About this exercise – Copy each line in the data below that contains the word "Table".

Dataset extract –
----
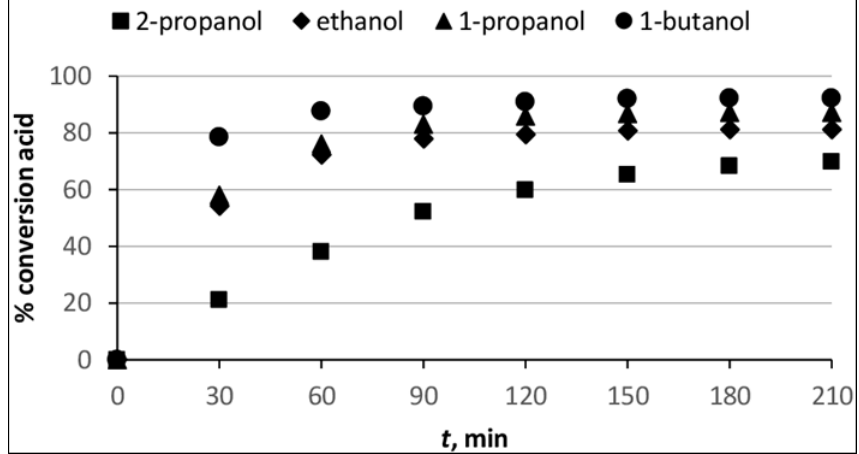
Figure 1. Influence of the chain length and structure of the alcohol on esterification of propanoic acid. Conditions: acid/alcohol/catalyst (H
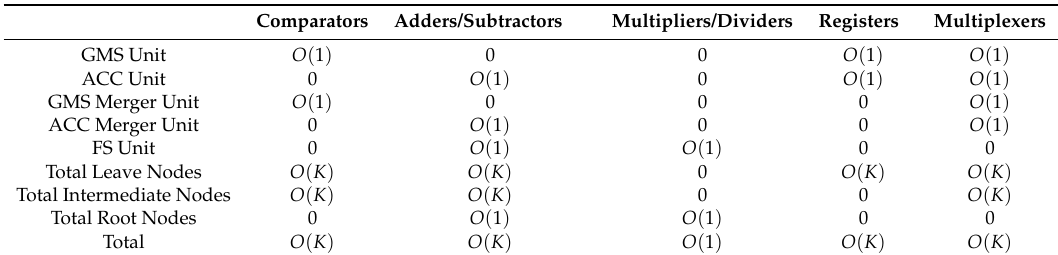
Table 1. The area complexities of the proposed feature extraction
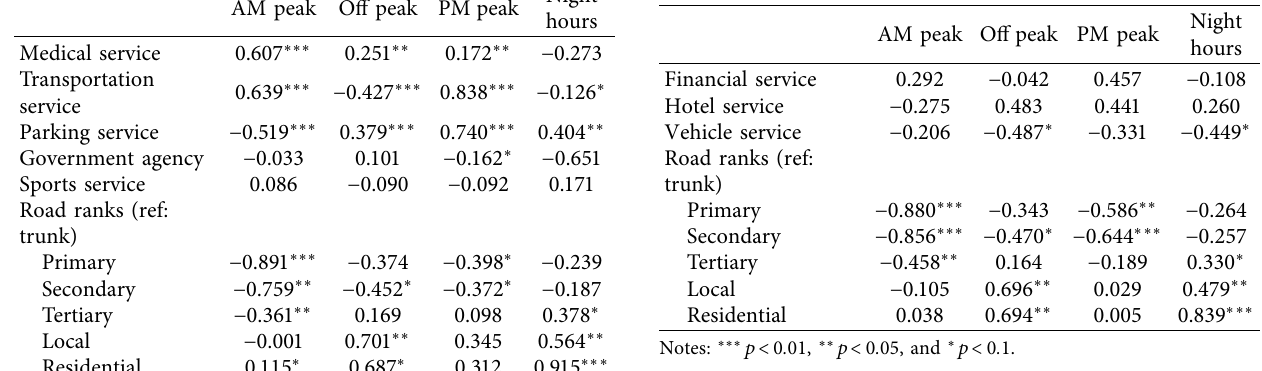
Table 9: Impact of fnancial, hotel, and vehicle service POIs on road congestion.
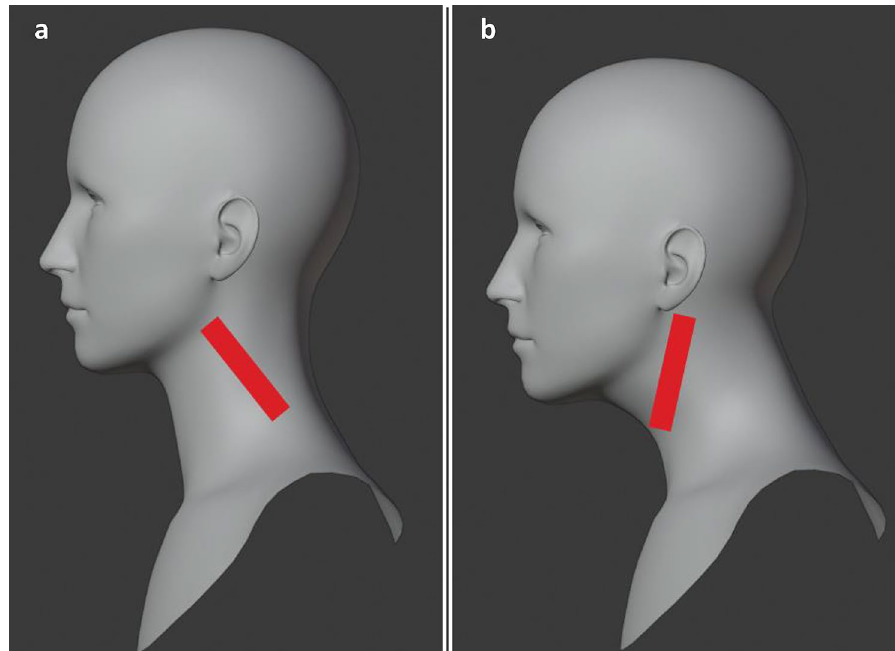
Fig. 3. The neck angle used a line from the midpoint of the mastoid processes to the C7 joint and then forward. The torso angle used a line from C7 joint to the joint of L5 and the first sacral vertebra (S1) and then forward. In all cases, a larger angle indicates greater extension. We defined neck flexion by subtracting the neck angle from the torso angle (Fig. 3a), giving a value that indicates neck flexion rela- tive to the torso, where a more positive angle indicates a more forward head position relative to the torso. Due to anatomical variation, there is no universal neutral angle for the neck.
----
Output of the task –
Table 1. The area complexities of the proposed feature extraction
Table 9: Impact of fnancial, hotel, and vehicle service POIs on road congestion.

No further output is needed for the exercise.